Ну и какого вылупились? Полуголого чувака из будущего не видали? Так кондер установите — стану одетым. Боюсь только, до кондиционеров в тюремных камерах не доживет даже то, мое, будущее поколение… В России — точно.
Первым затянувшуюся паузу нарушает капитан. Ну или ротмистр:
— Одевайтесь.
Вот как? А че так официально? Где «пожалуйста», в конце концов? Все же реагирую максимально сдержанно:
— Мы куда-то приехали?
Если судить по размеренному стуку колес под ногами, то вряд ли. А быть выкинутым с поезда на ходу в мои планы пока не входит. Мало ли что у вас на уме?!. Тот, второй, эвон как смотрит… Лиходеем натуральным. И вообще — у меня третья по счету контузия, и скоро я потеряю им счет в принципе, а с ранеными так нельзя. Женевская конвенция и все дела!
— Прибудем через четверть часа… — Рожа у того вызывающе-недовольная. А в чем причина сего, а?
— Куда?..
А вот, собственно, и причина:
— Не «куда», а «куда, господин ротмистр Гвардейского жандармского полевого эскадрона его императорского величества», господин штатский! — произносит тот с откровенной издевкой.
Ах ты…
На лице того возникает удовлетворенная ухмылка. Словно у бабки-вахтерши, не пускающей тебя в общагу к любимой девушке. А ты стоишь такой, весь в белом и с цветами, и блеешь что-то вроде: «Ну, пожалуйста, у нее ведь день рождения!..» А она — ни в какую, причем с выраженным удовольствием. Кто сталкивался с подобными личностями, получившими в руки пусть небольшую, но все же власть, — поймет. Так вот, хрен я тебе буду блеять, козел… Пусть я даже теперь и штатский. Что там у вас за приказ, по словам рыжего? Беречь меня, как зеницу ока?..
Медленно, очень медленно я закладываю руки в карманы брюк. Оставляя большие пальцы снаружи — дитя улиц девяностых учить блатным замашкам совсем не треба. Сам преподам кому хочешь… После чего, отправив сквозь зубы торпедный плевок под ноги, раздельно, тщательно цедя каждое слово, проговариваю:
— Да пошел ты… Ротмистр туев! — Развернувшись на каблуках, неторопливо следую к деревянному ложу. Отказывая себе в удовольствии насладиться мордами остолбеневших жандармов. В особенности ротмистра — подобное унижение в глазах подчиненного явно не входило в его планы.
Не оборачиваясь, считаю про себя: «Раз, два…» «Три» подумать не успеваю — дверь за спиной злобно захлопывается. Так-то лучше!

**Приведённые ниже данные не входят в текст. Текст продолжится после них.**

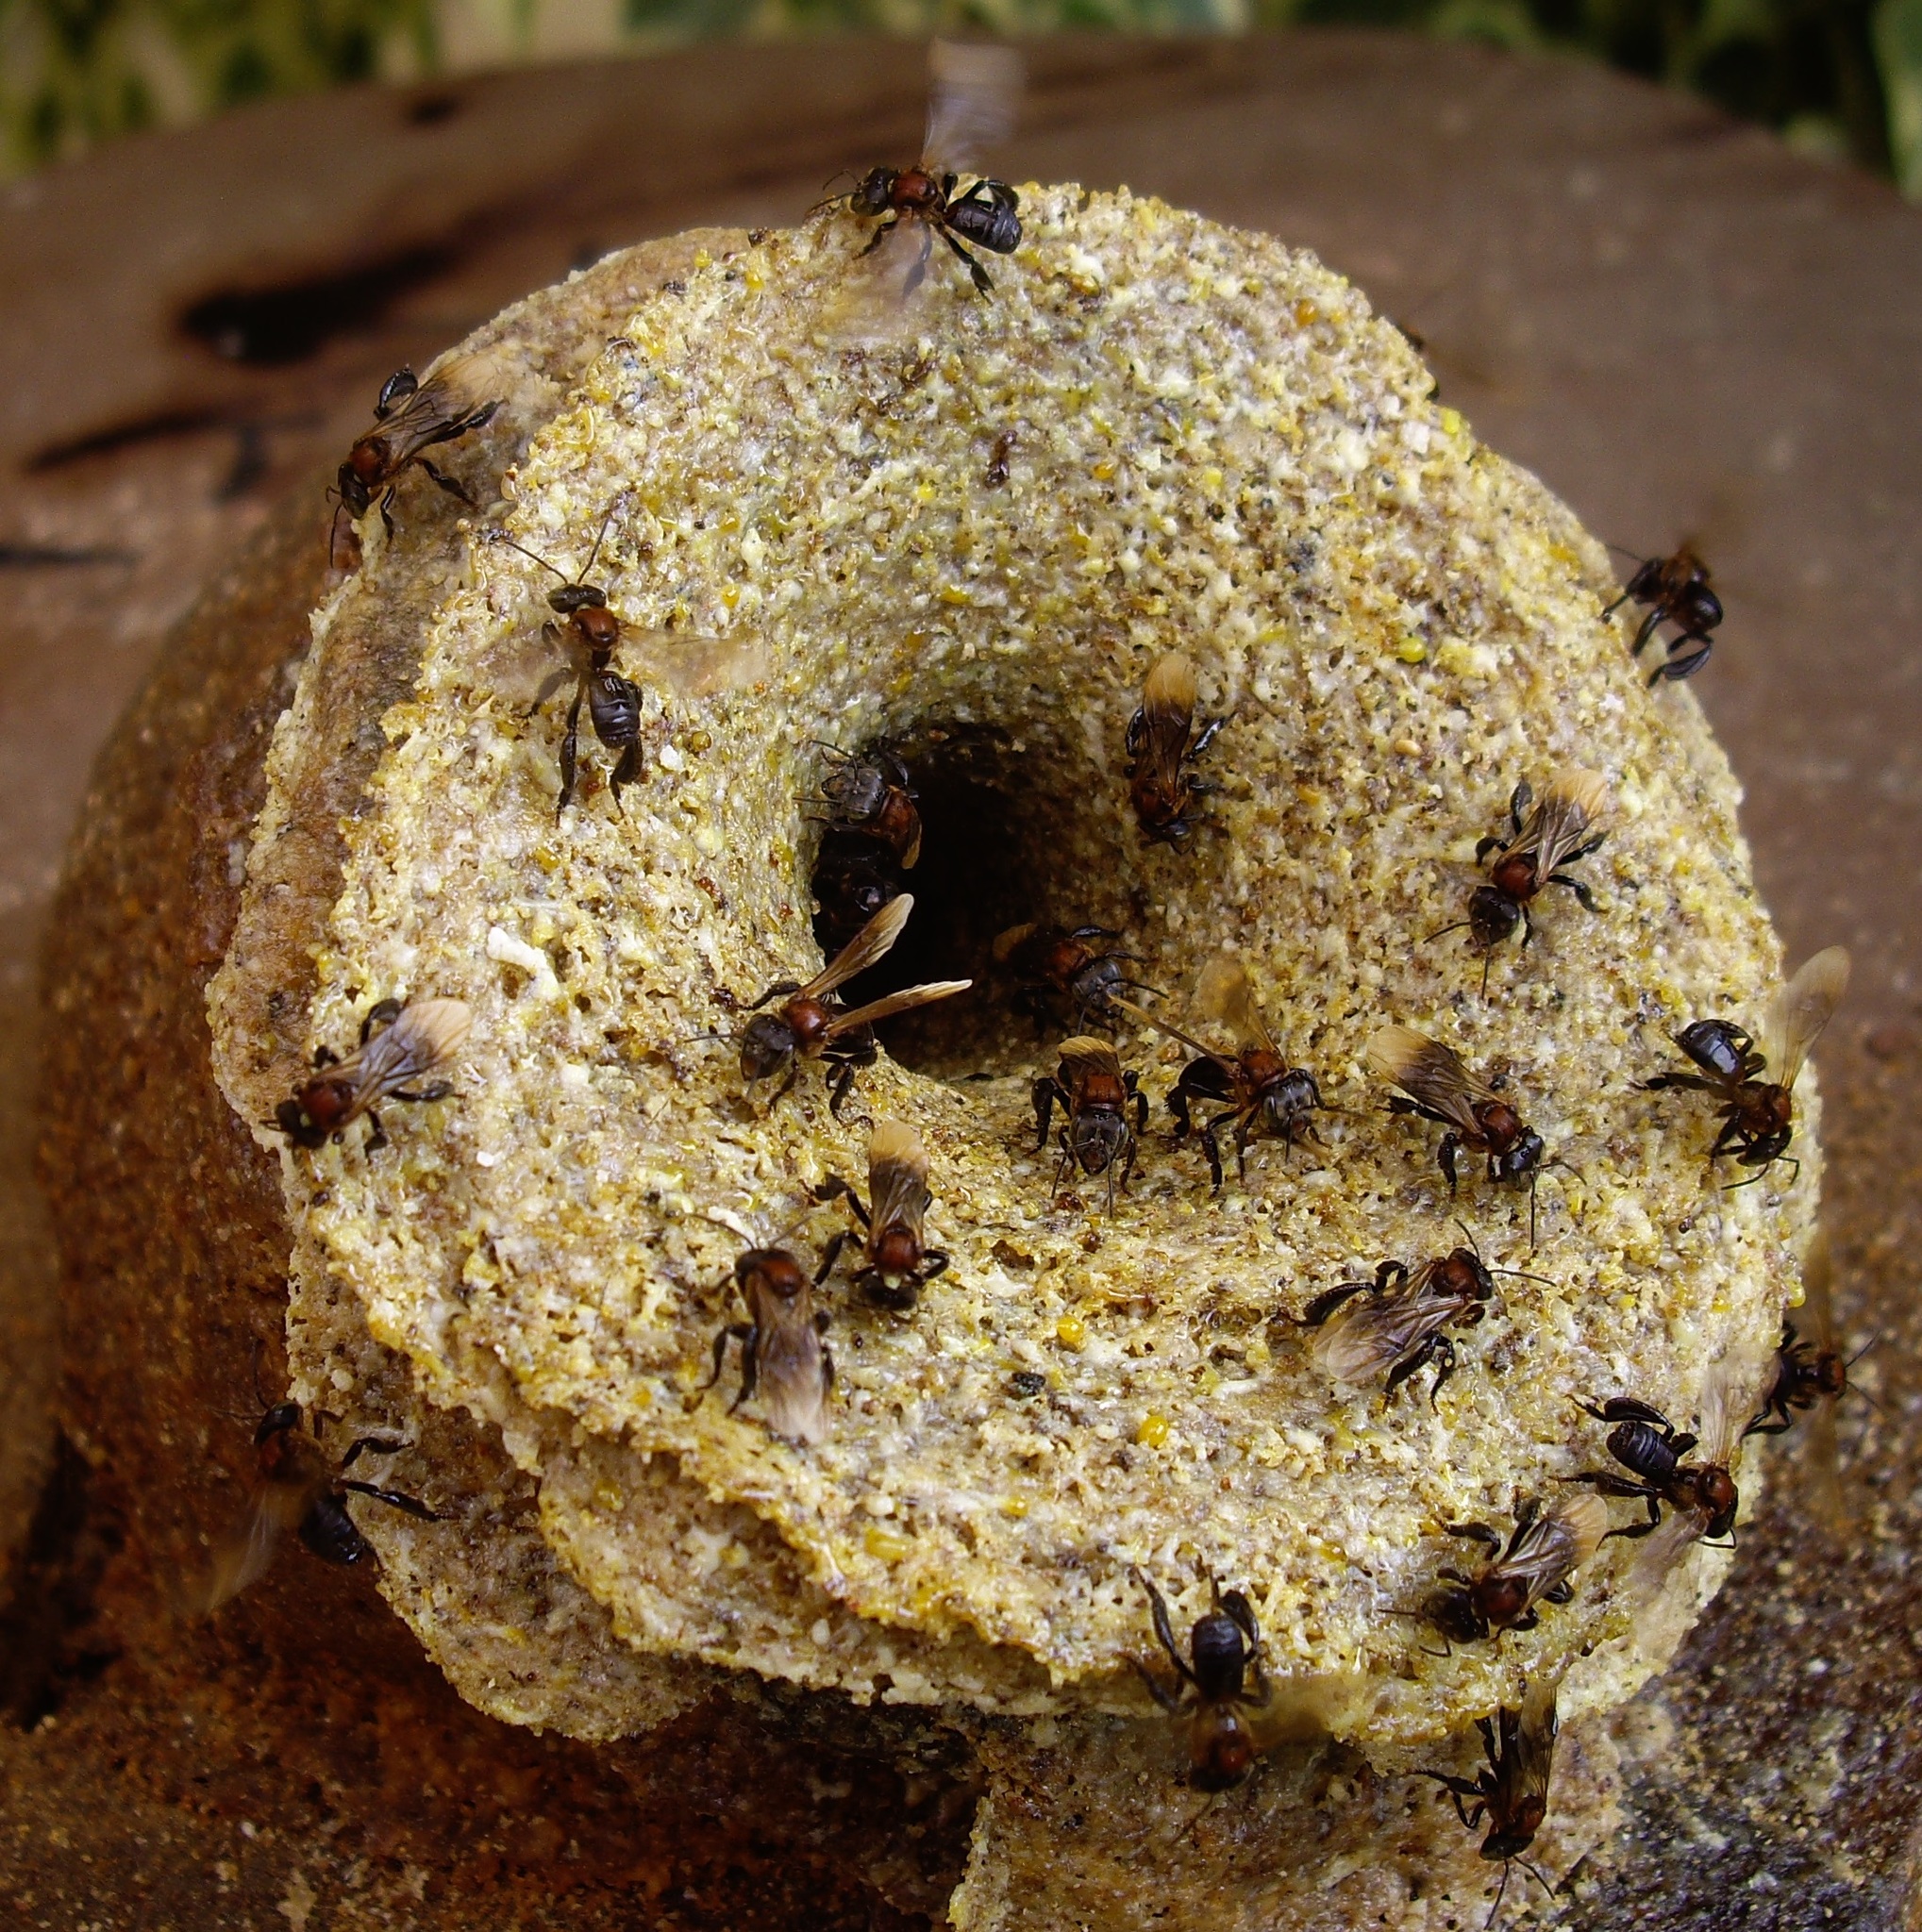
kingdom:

Через десять минут я готов. Мятая гимнастерка без ремня и портупеи. С дырками на плечах вместо погон. Все те же руки в карманах — раз уж судьба распорядилась вновь сделать меня гражданским, буду теперь в роли парии, ей назло. Небритая вторые сутки морда и нечесаные волосы — тут как раз кстати. Ах да: нечищеные зубы плюс недельная немытость с вонючестью — тоже вполне сойдут. Пущай граф, или кто он там, Витте — насладится по полной. Обниматься еще полезть, что ли? Дескать, от потомков прародителям — пламенный, так сказать, поцелуй…
Ничего неожиданного не происходит — все так, как и предполагалось. После остановки поезда отпирается дверь, и двое жандармов под белы рученьки выводят меня на белу светушку. Наручников не предлагают, что уже хорошо — клянусь, за всю свою жизнь я их так и не примерял ни разу. Хоть ситуации в моем времени бывали всякие, особенно в непростой юности… Но Бог как-то миловал. И на том благодарствую!

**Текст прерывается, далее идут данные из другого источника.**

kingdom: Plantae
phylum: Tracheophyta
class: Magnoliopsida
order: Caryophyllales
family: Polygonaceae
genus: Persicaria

Все то же здание вокзала в стиле Дикого Запада. В последний раз я созерцал его из окна штабного поезда неполный месяц назад, в новенькой, отглаженной Маланьей форме поручика адмиралтейства. Полный надежд и будущих свершений.
Далекий шум прибоя за спиной и крики чаек немилосердно травят душу — до Золотого Рога отсюда какая-то пара сотен метров. И если бы не состав позади, можно было бы даже взглянуть на рейд… Я задираю голову, с наслаждением вдыхая соленый морской воздух полной грудью. Как там эскадра? Отремонтировали, подлатали? Заделали пробоины, выкрасили? Эх, увидеть бы обновленного красавца «Суворова»! Мой второй дом как-никак… С которым прошел немало. Впрочем, уже все в прошлом…
Перрон почти пуст, лишь вдали, на привокзальной площади, видно нескольких гуляющих. Среди прочих — одинокая дама в белом платье, с кружевным солнечным зонтиком… Внутри что-то больно сжимается.
А еще я покидал Владивосток после ночного свидания с Еленой Алексеевной. Первого нашего свидания с ней, и… И даже чуточку выше — прощальный поцелуй ее руки значил в тот момент для меня очень многое, если не сказать больше…
От мысли о Куропаткиной сердце начинает тоскливо щемить, и я едва не спотыкаюсь под нахлынувшими эмоциями.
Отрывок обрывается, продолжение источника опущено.